Nobody has done more to reinforce the idea of impunity for large banks than Holder. His statement reminds me of a famous quote from 1873 by British economist and journalist Walter Bagehot: "Every banker knows that if he has to prove that he is worthy of credit, however good may be his arguments, in fact his credit is gone." By the same token, the reason we know there is such a thing as "too big to jail" is that Holder felt compelled to say there isn't.
It should be a given in the U.S. that no person or corporation is above the law. But the evidence to the contrary has been overwhelming. The Justice Department has entered into at least 20 nonprosecution and deferred-prosecution agreements with large financial institutions since 2009. Poor people who commit crimes aren't shown such leniency. Nor has the Justice Department hesitated to bring criminal charges against big companies in other industries.
Consider what Holder told the Senate Judiciary Committee in March 2013, when asked to explain the lack of criminal charges against large banks over offenses that include fraud, terrorist financing and money laundering.
"I am concerned that the size of some of these institutions becomes so large that it does become difficult for us to prosecute them when we are hit with indications that if you do prosecute, if you do bring a criminal charge, it will have a negative impact on the national economy, perhaps even the world economy," Holder said. "And I think that is a function of the fact that some of these institutions have become too large."
"It has an inhibiting impact on our ability to bring resolutions that I think would be more appropriate," he said.
The backlash to those statements was harsh. Holder later said his remarks had been misconstrued, even though what he said was clear. As my Bloomberg View colleague Paula Dwyer wrote at the time, he committed a Kinsley gaffe: He accidentally spoke the truth.
What has changed since that testimony? The main thing (that we know of) is that the Justice Department is trying to secure guilty pleas from two foreign banks, Zurich-based Credit Suisse Group AG and Paris-based BNP Paribas SA, over conduct unrelated to the financial crisis. Credit Suisse is under investigation for helping wealthy Americans evade taxes; the BNP investigation centers on the bank's dealings with blacklisted countries such as Iran.
A guilty plea by either or both of those banks, whether at the subsidiary or parent-company level, wouldn't disprove the notion that too big to jail exists.
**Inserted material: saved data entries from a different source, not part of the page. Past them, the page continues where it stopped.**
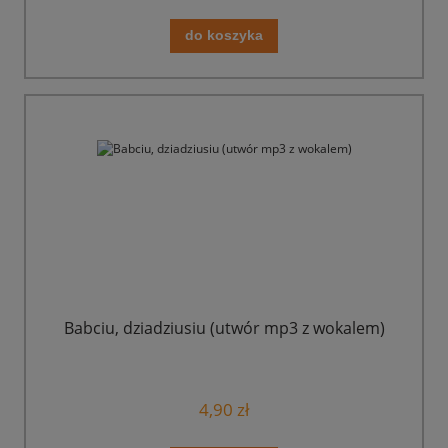
do koszyka
Babciu, dziadziusiu (utwór mp3 z wokalem)
4,90 zł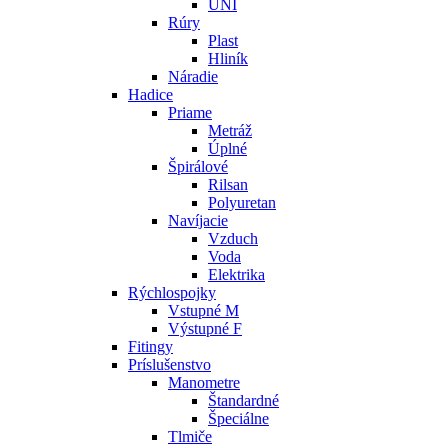
UNI
Rúry
Plast
Hliník
Náradie
Hadice
Priame
Metráž
Úplné
Špirálové
Rilsan
Polyuretan
Navíjacie
Vzduch
Voda
Elektrika
Rýchlospojky
Vstupné M
Výstupné F
Fitingy
Príslušenstvo
Manometre
Štandardné
Špeciálne
Tlmiče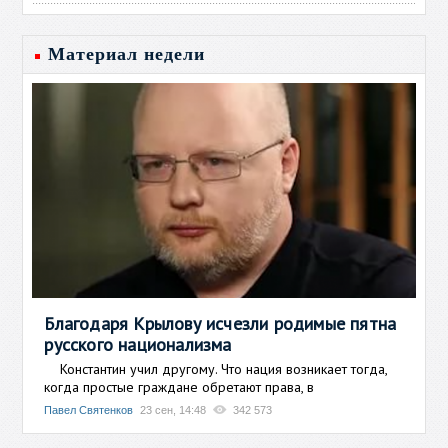
Материал недели
Благодаря Крылову исчезли родимые пятна
русского национализма
Константин учил другому. Что нация возникает тогда,
когда простые граждане обретают права, в
Павел Святенков
23 сен, 14:48
342 573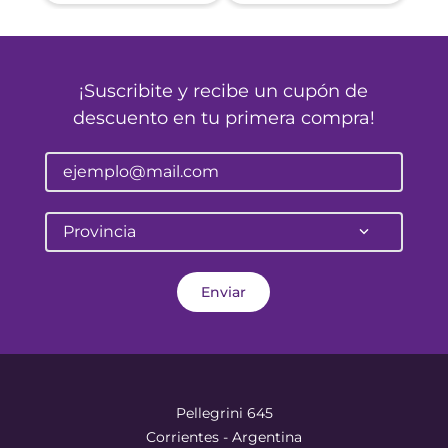
¡Suscribite y recibe un cupón de
descuento en tu primera compra!
Provincia
Enviar
Pellegrini 645
Corrientes - Argentina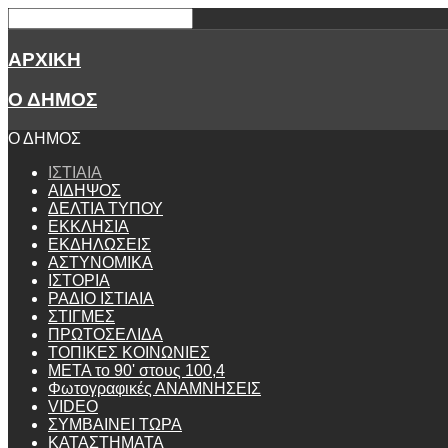
ΑΡΧΙΚΗ
Ο ΔΗΜΟΣ
Ο ΔΗΜΟΣ
ΙΣΤΙΑΙΑ
ΑΙΔΗΨΟΣ
ΔΕΛΤΙΑ ΤΥΠΟΥ
ΕΚΚΛΗΣΙΑ
ΕΚΔΗΛΩΣΕΙΣ
ΑΣΤΥΝΟΜΙΚΑ
ΙΣΤΟΡΙΑ
ΡΑΔΙΟ ΙΣΤΙΑΙΑ
ΣΤΙΓΜΕΣ
ΠΡΩΤΟΣΕΛΙΔΑ
ΤΟΠΙΚΕΣ ΚΟΙΝΩΝΙΕΣ
ΜΕΤΑ το 90' στους 100,4
Φωτογραφικές ΑΝΑΜΝΗΣΕΙΣ
VIDEO
ΣΥΜΒΑΙΝΕΙ ΤΩΡΑ
ΚΑΤΑΣΤΗΜΑΤΑ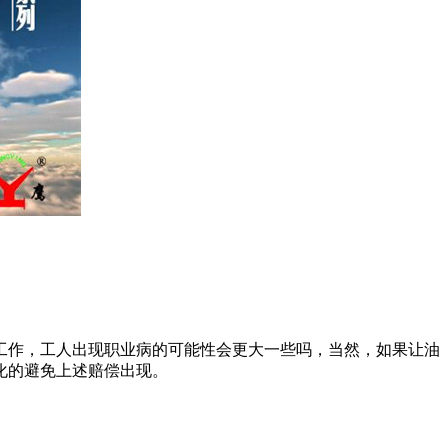
作，工人出现职业病的可能性会更大一些吗，当然，如果让油
化的避免上述赔偿出现。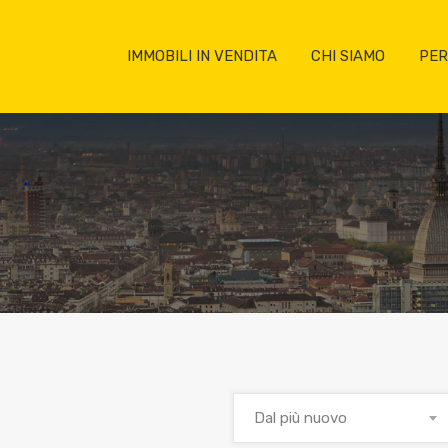
IMMOBILI IN VENDITA
CHI SIAMO
PER
Dal più nuovo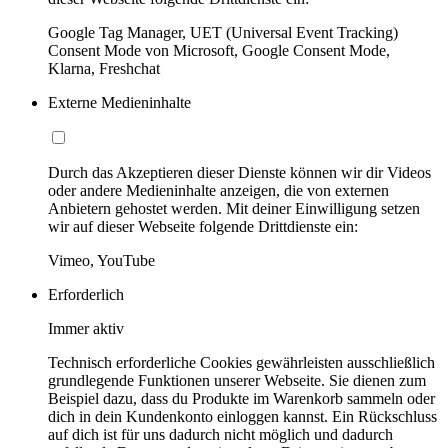
Google Tag Manager, UET (Universal Event Tracking)
Consent Mode von Microsoft, Google Consent Mode,
Klarna, Freshchat
Externe Medieninhalte
Durch das Akzeptieren dieser Dienste können wir dir Videos
oder andere Medieninhalte anzeigen, die von externen
Anbietern gehostet werden. Mit deiner Einwilligung setzen
wir auf dieser Webseite folgende Drittdienste ein:
Vimeo, YouTube
Erforderlich
Immer aktiv
Technisch erforderliche Cookies gewährleisten ausschließlich
grundlegende Funktionen unserer Webseite. Sie dienen zum
Beispiel dazu, dass du Produkte im Warenkorb sammeln oder
dich in dein Kundenkonto einloggen kannst. Ein Rückschluss
auf dich ist für uns dadurch nicht möglich und dadurch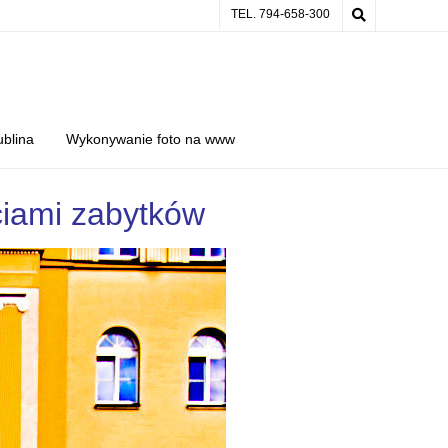
TEL. 794-658-300
ublina
Wykonywanie foto na www
ęciami zabytków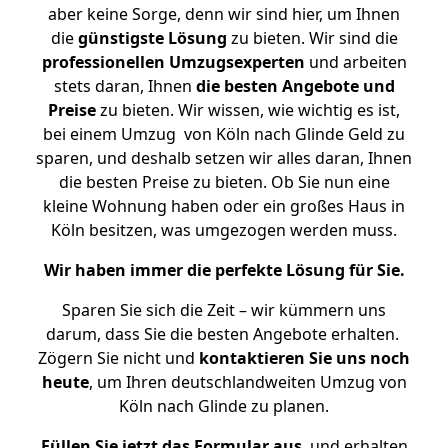
aber keine Sorge, denn wir sind hier, um Ihnen
die
günstigste
Lösung
zu bieten. Wir sind die
professionellen Umzugsexperten
und arbeiten
stets daran, Ihnen
die besten Angebote und
Preise
zu bieten. Wir wissen, wie wichtig es ist,
bei einem Umzug von Köln nach Glinde Geld zu
sparen, und deshalb setzen wir alles daran, Ihnen
die besten Preise zu bieten. Ob Sie nun eine
kleine Wohnung haben oder ein großes Haus in
Köln besitzen, was umgezogen werden muss.
Wir haben immer die perfekte Lösung für Sie.
Sparen Sie sich die Zeit – wir kümmern uns
darum, dass Sie die besten Angebote erhalten.
Zögern Sie nicht und
kontaktieren Sie uns noch
heute
, um Ihren deutschlandweiten Umzug von
Köln nach Glinde zu planen.
Füllen Sie jetzt das Formular aus
, und erhalten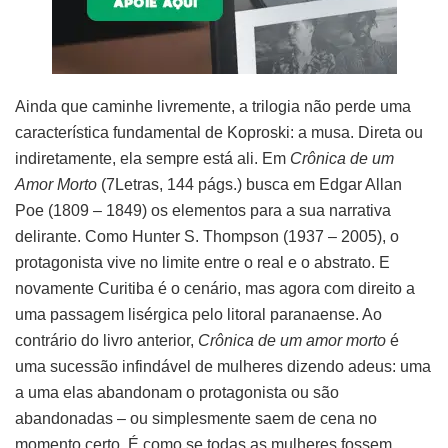
Ainda que caminhe livremente, a trilogia não perde uma
característica fundamental de Koproski: a musa. Direta ou
indiretamente, ela sempre está ali. Em
Crônica de um
Amor Morto
(7Letras, 144 págs.) busca em Edgar Allan
Poe (1809 – 1849) os elementos para a sua narrativa
delirante. Como Hunter S. Thompson (1937 – 2005), o
protagonista vive no limite entre o real e o abstrato. E
novamente Curitiba é o cenário, mas agora com direito a
uma passagem lisérgica pelo litoral paranaense. Ao
contrário do livro anterior,
Crônica de um amor morto
é
uma sucessão infindável de mulheres dizendo adeus: uma
a uma elas abandonam o protagonista ou são
abandonadas – ou simplesmente saem de cena no
momento certo. É como se todas as mulheres fossem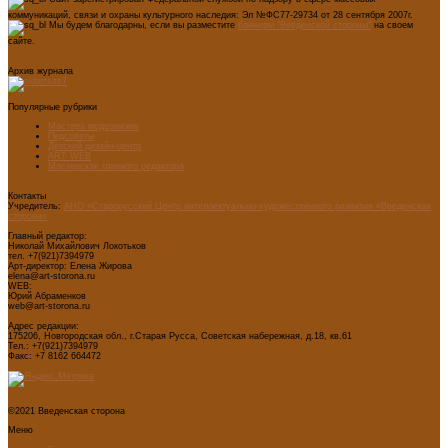
коммуникаций, связи и охраны культурного наследия: Эл №ФС77-29734 от 28 сентября 2007г.
Мы будем благодарны, если вы разместите
баннеры "Введенской стороны"
на своем
сайте.
Архив журнала
Популярные рубрики
Мастера модернизма
Педсоветы
Детский дизайн-центр
ART WEB
Мастерская главного редактора
Контакты
Учредитель:
АНО «Старорусский Центр интеллектуально-художественного развития «Введенская
сторона»
Главный редактор:
Николай Михайлович Локотьков
тел. +7(921)7394979
Арт-директор: Елена Жирова
elena@art-storona.ru
WEB:
Юрий Абраменков
web@art-storona.ru
Адрес редакции:
175206, Новгородская обл., г.Старая Русса, Советская набережная, д.18, кв.61
Тел.: +7(921)7394979
Факс: +7 8162 664472
©2021 Введенская сторона
Меню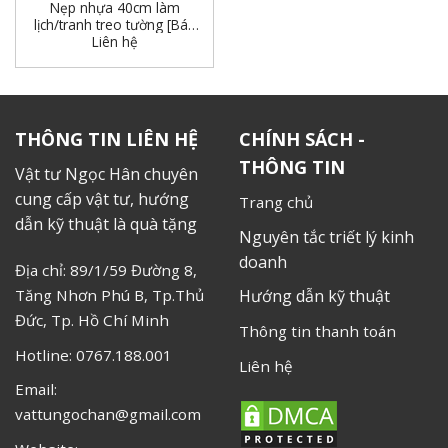
Nẹp nhựa 40cm làm
lịch/tranh treo tường [Bán
Liên hệ
10 bộ]
THÔNG TIN LIÊN HỆ
CHÍNH SÁCH -
THÔNG TIN
Vật tư Ngọc Hân chuyên
cung cấp vật tư, hướng
Trang chủ
dẫn kỹ thuật là quà tặng
Nguyên tắc triết lý kinh
doanh
Địa chỉ: 89/1/59 Đường 8,
Tăng Nhơn Phú B, Tp.Thủ
Hướng dẫn kỹ thuật
Đức, Tp. Hồ Chí Minh
Thông tin thanh toán
Hotline: 0767.188.001
Liên hệ
Email:
vattungochan@gmail.com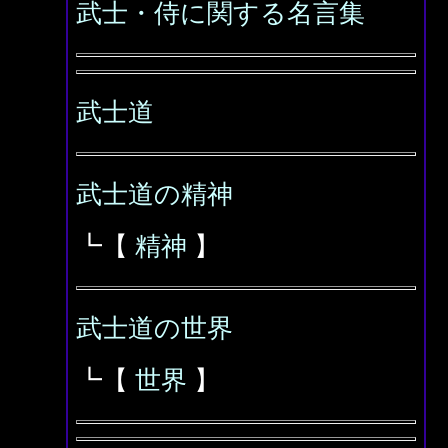
武士・侍に関する名言集
武士道
武士道の精神
┗【
精神
】
武士道の世界
┗【
世界
】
It might establish that foreign banks, but not large U.S. banks, are vulnerable to prosecution. JPMorgan Chase & Co. got a nonprosecution agreement in 2011 to resolve a bribery investigation and a deferred-prosecution deal in January over its dealings with Ponzi schemer Bernard Madoff. It wouldn't be credible to assert that JPMorgan's size had nothing to do with the decision not to prosecute.
Holder, in his video, suggested that a major difference between the department's approach now and a few years ago is that prosecutors have improved their coordination with banking regulators. Criminal charges in some cases can result in the loss of a bank's charter, he noted. (To be clear, nobody I know of expects that to happen at Credit Suisse or BNP.)
"Rather than wall off banks from prosecution, the potential for such severe consequences simply means that federal prosecutors conducting these investigations must go the extra mile to coordinate closely with the regulators that oversee these institutions' day-to-day operations," Holder said. "So long as this coordination occurs, it is fully possible to criminally sanction companies that have broken the law, no matter their size."
That part of what he said is true. I've said the same thing myself. It also is an acknowledgement that large, felonious banks will always receive special treatment. The Justice Department is willing to let the chips fall where they may for little people, but not for big banks. For big banks, prosecutors must go the extra mile. We're long past the days when prosecutors used to say, "Let justice be done, though the heavens fall."